After a fourth-place finish at Evolution Championship Series 2018 marked by one-sided losses to Armada and hated rival William "Leffen" Hjelte, Hungrybox had enough. He felt crushed by the expectations heaped upon him as the world's best Melee player, and frustrated by what he perceived as unfair hatred directed at him by the Smash community. On Aug. 12, after members of the community publicly criticized him for checking his watch during the top-8 of Super Smash Con 2018, Hungrybox lashed out.

"F--- this community man," tweeted Hungrybox. "All you guys ever do is look for ways to give me shit over any tiny thing. All 12 years of me playing Melee has been full of it."

With that, he signed off, maintaining radio silence for over two weeks.

As it turned out, a break from social media was exactly what Hungrybox needed to get back on track.

"I would recommend it to literally everyone," he says. "I came back with a much healthier mentality, won Dreamhack Montreal, won Canada Cup -- oh yeah, won Big House. ... It looks like the streak is starting to come back."

Buoyed by this fresh mentality, Hungrybox is playing better than ever. With winning records over all active elite-level players, a plethora of major victories, and a super-major title at The Big House 8 -- where he was seeded second after Leffen -- he's a stride ahead in the race for year-end No. 1. But, as was the case at Summit 5, Hungrybox still needs a good run at the last super-major of the year in order to secure the top ranking. If he suffers another significant upset this weekend, the coveted No. 1 position could very well fall into the hands of Armada, or even Leffen, the Evo champion.

Asked about his own shot at the MPGR top spot, Hungrybox is quick to point out Armada's impressive year, citing his lopsided 1-5 record against the Swede in 2018. "After Smash Con, I was ready to accept that Armada got the rank one back, almost certainly."

When the subject of Armada's mid-September retirement comes up, Hungrybox is mournful.

"He retired, and in some ways most of us say, 'Oh wow, Armada retired, Hungrybox must be really excited about that,'" he says. And to some extent, that's true. "With him gone, I definitely do feel that I have a much bigger advantage."

But Armada was arguably the only man in Melee whose discipline rivaled Hungrybox's, and the Floridian wonders whether anyone else can inspire him to continue to improve and push the metagame the way the Swedish Sniper did.

"I developed some really huge new strategies against Fox with Crunch," he sighs, "and I never got to use them with him."
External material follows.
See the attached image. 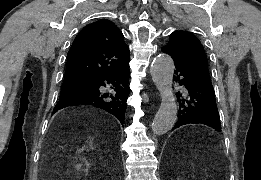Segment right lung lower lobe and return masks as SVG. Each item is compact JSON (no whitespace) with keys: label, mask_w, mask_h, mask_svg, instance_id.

In spite of his resurgence at The Big House 8, Hungrybox remains far more vulnerable than he appeared at the beginning of 2018. At Shine 2018, he was double-eliminated by Zain "Zain" Naghmi, Panda Global's upstart Marth main, who nearly collected a third win over Hungrybox earlier this month at GameTyrant Expo 2018. And at late October's Canada Cup, Hungrybox dropped a grand finals set to Samus main James "Duck" Ma. Still, he doesn't see this loss as a harbinger of future Samus problems. "[Duck] was always able to take games... I knew it was only a matter of time."

Melee's kings -- its "gods" -- have come and gone over the course of the fighting game's 17-year lifespan. But Hungrybox, on the cusp of his second consecutive season as Melee's top dog, has shown that he's here to stay. And though he's grown accustomed to the taste of victory, he still has the competitive drive it takes to surmount the year-end rankings.

All he needs is a strong performance at Smash Summit 7.

"Even now, when I win tournaments, it's not like it gives me the same euphoria it used to. But when I lose events," says Hungrybox, "it gets me angry."